—Vous parliez d'obligations d'argent... je donnerais ma vie pour n'en avoir pas d'autres... envers lui; car sachez-le donc, malheureuse femme, il tient entre ses mains plus que ma vie... entendez-vous, plus que ma vie... Maintenant, comprenez-vous?
—Je comprends, mon Dieu! je comprends... Pardonnez-moi, Gontran, soyez bon; tout à l'heure, je me suis dit aussi que j'avais tort. Vous le savez, avant ma maladie, j'ai pris la résolution de vous aimer pour vous; cette résolution je la tiendrai toujours, mon ami... Notre position est horrible... Ce secret, je ne vous le demande pas; non, non; mais enfin que faut-il faire?
—Aller ce soir à ce dîner d'abord, puis à cette fête...
—Soit, nous irons... nous irons... Oh! vous verrez, j'aurai du courage. Je parlerai à cet homme sans lui témoigner mon aversion. S'il le faut, je lui sourirai. Le monde interprétera ma conduite comme il le voudra... Peu m'importe, pourvu qu'aux yeux de Dieu et de vous, je n'aie pas à rougir... Gontran, j'ai plus de résolution que vous ne le pensez. Voyons, regardons notre position bien en face... Cet homme peut vous perdre; je l'abhorre autant que je vous aime, Gontran; je pourrai bien, je vous le promets, cacher l'horreur qu'il m'inspire... mais enfin s'il persiste, si un jour il me dit... à moi... car cet homme ose tout:—Ce secret qui peut perdre votre mari, je le dévoile, si vous ne m'aimez pas?...
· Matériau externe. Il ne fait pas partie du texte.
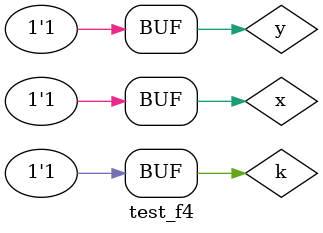
<source format=v>
module f4 (output s, input a,input b, input k);

wire s1, s2, s3, s4, xxx;

and and1(s1, a, b);
and and2(s2, a, k);
and and3(s3, b, k);

or or1 (s4, s2, s3);
or or2 (s, s1, s4);

endmodule
module test_f4;
// ------------------------- definir dados
reg x;
reg y;
reg k;
wire s;
f4 modulo (s, x, y, k);
// ------------------------- parte principal
initial begin
$display("Exemplo0032 - Raphael Quintao - 445171");
$display("Test LU's module");

x = 0; y = 0; k = 0;

$monitor("x = %1b -- y = %1b k = %1b Resultado = %1b",x,y,k,s );

#1x = 0; y = 1; k = 0;
#1x = 1; y = 0; k = 0;
#1x = 1; y = 1; k = 0;

#1x = 0; y = 0; k = 1;
$display("\n");


#1x = 0; y = 1; k = 1;
#1x = 1; y = 0; k = 1;
#1x = 1; y = 1; k = 1;

end
endmodule // test_f4
</source>
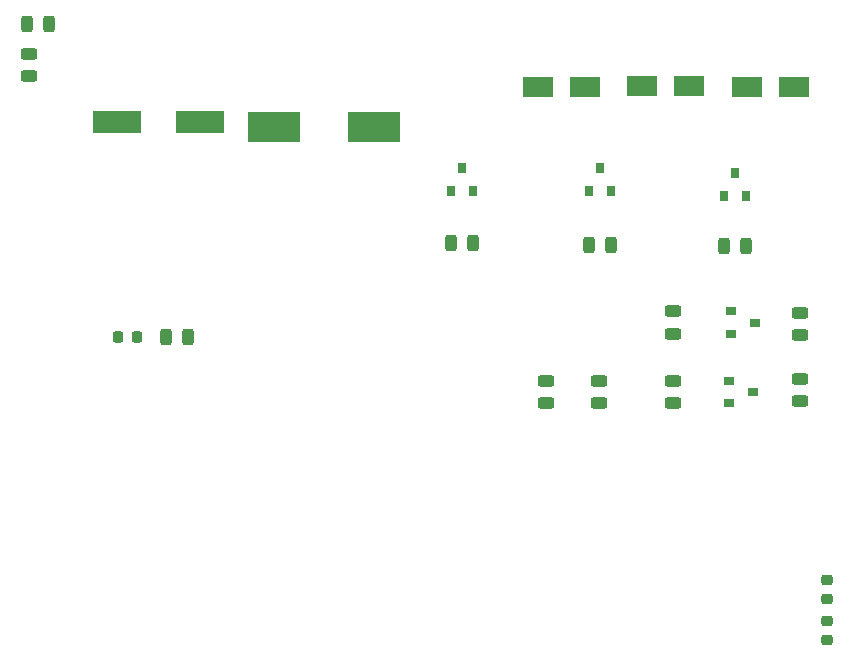
<source format=gbr>
G04 #@! TF.GenerationSoftware,KiCad,Pcbnew,7.0.7*
G04 #@! TF.CreationDate,2023-10-12T15:34:55+02:00*
G04 #@! TF.ProjectId,Astroplant_VFR,41737472-6f70-46c6-916e-745f5646522e,0.5*
G04 #@! TF.SameCoordinates,Original*
G04 #@! TF.FileFunction,Paste,Top*
G04 #@! TF.FilePolarity,Positive*
%FSLAX46Y46*%
G04 Gerber Fmt 4.6, Leading zero omitted, Abs format (unit mm)*
G04 Created by KiCad (PCBNEW 7.0.7) date 2023-10-12 15:34:55*
%MOMM*%
%LPD*%
G01*
G04 APERTURE LIST*
G04 Aperture macros list*
%AMRoundRect*
0 Rectangle with rounded corners*
0 $1 Rounding radius*
0 $2 $3 $4 $5 $6 $7 $8 $9 X,Y pos of 4 corners*
0 Add a 4 corners polygon primitive as box body*
4,1,4,$2,$3,$4,$5,$6,$7,$8,$9,$2,$3,0*
0 Add four circle primitives for the rounded corners*
1,1,$1+$1,$2,$3*
1,1,$1+$1,$4,$5*
1,1,$1+$1,$6,$7*
1,1,$1+$1,$8,$9*
0 Add four rect primitives between the rounded corners*
20,1,$1+$1,$2,$3,$4,$5,0*
20,1,$1+$1,$4,$5,$6,$7,0*
20,1,$1+$1,$6,$7,$8,$9,0*
20,1,$1+$1,$8,$9,$2,$3,0*%
G04 Aperture macros list end*
%ADD10R,4.400000X2.500000*%
%ADD11RoundRect,0.243750X0.456250X-0.243750X0.456250X0.243750X-0.456250X0.243750X-0.456250X-0.243750X0*%
%ADD12RoundRect,0.243750X0.243750X0.456250X-0.243750X0.456250X-0.243750X-0.456250X0.243750X-0.456250X0*%
%ADD13R,4.150000X1.900000*%
%ADD14RoundRect,0.218750X0.256250X-0.218750X0.256250X0.218750X-0.256250X0.218750X-0.256250X-0.218750X0*%
%ADD15R,2.500000X1.800000*%
%ADD16RoundRect,0.218750X-0.218750X-0.256250X0.218750X-0.256250X0.218750X0.256250X-0.218750X0.256250X0*%
%ADD17R,0.900000X0.800000*%
%ADD18R,0.800000X0.900000*%
%ADD19RoundRect,0.243750X-0.456250X0.243750X-0.456250X-0.243750X0.456250X-0.243750X0.456250X0.243750X0*%
%ADD20RoundRect,0.218750X-0.256250X0.218750X-0.256250X-0.218750X0.256250X-0.218750X0.256250X0.218750X0*%
%ADD21RoundRect,0.243750X-0.243750X-0.456250X0.243750X-0.456250X0.243750X0.456250X-0.243750X0.456250X0*%
G04 APERTURE END LIST*
D10*
X138820000Y-52070000D03*
X130420000Y-52070000D03*
D11*
X109600000Y-47737500D03*
X109600000Y-45862500D03*
D12*
X111337500Y-43300000D03*
X109462500Y-43300000D03*
D13*
X124075000Y-51600000D03*
X117125000Y-51600000D03*
D14*
X177200000Y-95487500D03*
X177200000Y-93912500D03*
D15*
X165500000Y-48600000D03*
X161500000Y-48600000D03*
X174400000Y-48700000D03*
X170400000Y-48700000D03*
X156700000Y-48700000D03*
X152700000Y-48700000D03*
D16*
X117212500Y-69800000D03*
X118787500Y-69800000D03*
D17*
X169100000Y-67650000D03*
X169100000Y-69550000D03*
X171100000Y-68600000D03*
X168900000Y-73550000D03*
X168900000Y-75450000D03*
X170900000Y-74500000D03*
D18*
X157050000Y-57500000D03*
X158950000Y-57500000D03*
X158000000Y-55500000D03*
X168450000Y-57900000D03*
X170350000Y-57900000D03*
X169400000Y-55900000D03*
X145350000Y-57500000D03*
X147250000Y-57500000D03*
X146300000Y-55500000D03*
D19*
X164200000Y-67662500D03*
X164200000Y-69537500D03*
D11*
X174900000Y-69637500D03*
X174900000Y-67762500D03*
D19*
X164200000Y-73562500D03*
X164200000Y-75437500D03*
X174900000Y-73362500D03*
X174900000Y-75237500D03*
X153400000Y-73562500D03*
X153400000Y-75437500D03*
D20*
X177200000Y-90412500D03*
X177200000Y-91987500D03*
D19*
X157900000Y-73525000D03*
X157900000Y-75400000D03*
D21*
X157062500Y-62000000D03*
X158937500Y-62000000D03*
X168462500Y-62100000D03*
X170337500Y-62100000D03*
X145362500Y-61900000D03*
X147237500Y-61900000D03*
D12*
X123137500Y-69800000D03*
X121262500Y-69800000D03*
M02*

</source>
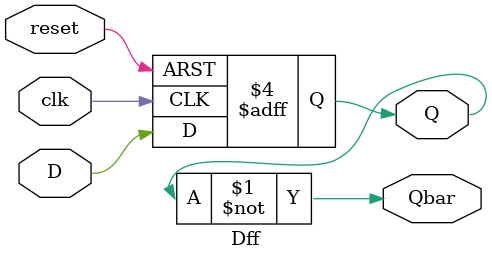
<source format=v>
`timescale 1ns / 1ns
module Dff(input clk,reset,D,output Qbar,output reg Q);
assign Qbar = ~Q;
always @(posedge clk or negedge reset)
begin
if(reset==0)       //Asynchronous active low reset
Q<=1'b0;
else
Q<=D;
end
endmodule

</source>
Gontran rougit d'indignation et s'écria:
—Je le tuerai... et me tuerai après!
—Cet homme avait donc raison... mon ami... un crime ou le suicide... Allons... c'est bien... En tout cas vous ne mourrez pas seul. Voici donc nos chances les plus terribles... Maintenant écoutez-moi... Ce matin M. de Rochegune est venu me faire ses adieux; il a reçu ici une lettre de M. de Mortagne. Ne prenez pas cet air courroucé, Gontran; notre position est bien triste, et M. de Mortagne est peut-être notre seul ami. Il sait, je ne sais comment... que M. de Lugarto a de funestes desseins sur vous, sur moi. Il est parti, dit-il, de Paris pour les déjouer; il me fait surtout recommander de ne jamais vous quitter si vous voyagiez. Tout ceci est bien vague, sans doute; mais enfin il est toujours consolant de penser que nous avons des amis qui veillent sur nous.
—Et M. de Mortagne aura bien à faire pour que j'oublie ses lâches insultes!—s'écria Gontran.
—Ce qu'il faudra faire pour cela, mon ami, il le fera de grand cœur, croyez-le.
—Mais au fait... il ne s'était pas trompé; il vous avait prévenue que je vous rendrais très-malheureuse,—dit Gontran avec une irritation continue,—vous devez reconnaître la justesse de ses prévisions.